== 抜粋文

土井家の長男で、土井和幸の兄。鞠山雅彦、浅倉太一、入来謙也と同級生。謙也と和幸と共に小学生の頃、雅彦と太一をイジメていた。現在は定職に就かず、結婚もしていない。土井友幸自身の自堕落な生活と将来を両親から心配されているため、母親が裏・雨館町で生活している理由となっている。土井家の中で唯一のクズで、のちに同じクズ同士の野本征次郎とつるむようになるが、お互い信用していないために上辺だけの付き合いである。和幸が獲得した賞品の食料の配分を土井家の取り分だけ多く取ろうとしたり、波川社長が誤って落とした食料を奪って自分のものにしようとしたり、食料欲しさに義妹の土井静香を謙也に差し出そうとするなど、強欲な性格をしている。母親が自殺した際にも、どうせ死ぬなら土井家が負けた時にペナルティで死ねばよかったと発言し、みんなから顰蹙(ひんしゅく)を買っていた。ニートらしい言い訳をして、レクリエーションでは家族が負傷して参加不能になるまで頑(かたく)なに戦おうとしなかった。

土井 和幸 (どい かずゆき)

土井家の次男で、土井友幸の弟。土井静香と結婚しているが子供はいない。茶髪のミドルヘアで、チェックのシャツを好んで着用している。小学生の頃、友幸や入来謙也と共に鞠山雅彦と浅倉太一をイジメていたことを後悔しており、大人となった現在は罪滅ぼしとして鞠山家と浅倉家の助けになりたいと考えている。運動神経もいいためレクリエーションをソツなくこなしている。昔のよしみから謙也に対してもタメ口で意見を言える立場で、妻の静香の看護師としてのスキルも重宝され、鞠山家をはじめ全家族から手厚く扱われている。実は裏・雨館町に来てから静香の精神はギリギリの状態だったが、土井和幸の存在だけが心の拠(よ)り所になっている。

土井 静香 (どい しずか)

土井和幸の妻で、看護師を務める女性。関の実家が営んでいた薬局から薬や包帯をもらって、レクリエーションで負傷した人々を家族に関係なく治療している。鞠山明穂が波川美鈴に階段から突き落とされた際にも治療に尽力した。また、鞠山雅彦をはじめ入来謙也に暴行された者の治療にも当たり、家族の垣根を越えてみんなからの信頼は厚い。貴重な治療要員であるため、レクリエーションに参加することはほとんどないが、場外戦でも和幸を守るために凶器を持った謙也に立ち向かった。子供たちのために命を投げ出している家族と比べ、義兄である土井友幸の無能ぶりに心の中では見下している。ふだんは気丈に振る舞っているが、裏・雨館町に来てから理不尽な死や人間の汚い本性を目の当たりにして、精神的にギリギリの状態にあった。和幸の存在が土井静香の心の支えとなっていたが、和幸に精神的に依存するようになり、和幸の死を受け入れられずに土井家では彼の死体を生きているように偽装し、話しかけるようになる。友幸から和幸が死んでいることを暴かれてからは、以前のような優しさがなくなり、利用できるものはなんでも使ってレクリエーションを生き抜く決意を固める。

====

土井家の人物紹介のうち、「土井家の長男で、土井和幸の兄」から「和幸 (どい かずゆき)」までを含めて、一字も変えずに書き写してください。

== 表示エントリー

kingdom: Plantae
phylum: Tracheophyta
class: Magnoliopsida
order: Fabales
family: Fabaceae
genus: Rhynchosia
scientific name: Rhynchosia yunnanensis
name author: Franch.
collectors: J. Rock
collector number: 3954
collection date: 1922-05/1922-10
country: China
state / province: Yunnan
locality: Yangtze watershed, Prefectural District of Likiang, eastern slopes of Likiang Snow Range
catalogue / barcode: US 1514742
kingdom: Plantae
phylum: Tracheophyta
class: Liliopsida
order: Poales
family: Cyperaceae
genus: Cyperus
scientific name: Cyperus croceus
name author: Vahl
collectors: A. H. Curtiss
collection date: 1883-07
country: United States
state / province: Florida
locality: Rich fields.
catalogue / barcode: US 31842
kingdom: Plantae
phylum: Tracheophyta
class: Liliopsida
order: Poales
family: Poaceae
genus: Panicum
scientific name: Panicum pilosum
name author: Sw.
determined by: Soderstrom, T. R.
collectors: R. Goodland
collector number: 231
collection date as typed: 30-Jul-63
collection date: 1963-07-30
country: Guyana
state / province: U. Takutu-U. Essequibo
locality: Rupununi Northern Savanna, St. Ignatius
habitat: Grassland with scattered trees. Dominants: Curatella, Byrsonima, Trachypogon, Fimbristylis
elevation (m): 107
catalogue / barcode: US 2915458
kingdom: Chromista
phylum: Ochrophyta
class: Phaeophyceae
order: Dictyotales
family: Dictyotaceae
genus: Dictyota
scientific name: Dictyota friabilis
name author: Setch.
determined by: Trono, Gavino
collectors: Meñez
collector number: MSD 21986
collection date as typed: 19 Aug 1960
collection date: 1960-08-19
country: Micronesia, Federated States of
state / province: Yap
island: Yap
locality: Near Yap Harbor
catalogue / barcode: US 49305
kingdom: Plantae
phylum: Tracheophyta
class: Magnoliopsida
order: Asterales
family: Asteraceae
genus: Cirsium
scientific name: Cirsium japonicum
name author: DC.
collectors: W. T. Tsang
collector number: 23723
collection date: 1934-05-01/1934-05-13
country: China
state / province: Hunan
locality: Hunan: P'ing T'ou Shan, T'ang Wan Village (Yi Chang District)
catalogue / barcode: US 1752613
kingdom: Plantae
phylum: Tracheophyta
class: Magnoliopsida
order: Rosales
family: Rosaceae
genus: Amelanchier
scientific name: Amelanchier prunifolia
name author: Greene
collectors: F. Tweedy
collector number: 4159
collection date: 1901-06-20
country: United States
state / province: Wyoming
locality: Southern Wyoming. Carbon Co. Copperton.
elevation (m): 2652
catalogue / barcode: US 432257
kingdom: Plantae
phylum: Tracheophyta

====

解答欄:
土井家の長男で、土井和幸の兄。鞠山雅彦、浅倉太一、入来謙也と同級生。謙也と和幸と共に小学生の頃、雅彦と太一をイジメていた。現在は定職に就かず、結婚もしていない。土井友幸自身の自堕落な生活と将来を両親から心配されているため、母親が裏・雨館町で生活している理由となっている。土井家の中で唯一のクズで、のちに同じクズ同士の野本征次郎とつるむようになるが、お互い信用していないために上辺だけの付き合いである。和幸が獲得した賞品の食料の配分を土井家の取り分だけ多く取ろうとしたり、波川社長が誤って落とした食料を奪って自分のものにしようとしたり、食料欲しさに義妹の土井静香を謙也に差し出そうとするなど、強欲な性格をしている。母親が自殺した際にも、どうせ死ぬなら土井家が負けた時にペナルティで死ねばよかったと発言し、みんなから顰蹙(ひんしゅく)を買っていた。ニートらしい言い訳をして、レクリエーションでは家族が負傷して参加不能になるまで頑(かたく)なに戦おうとしなかった。

土井 和幸 (どい かずゆき)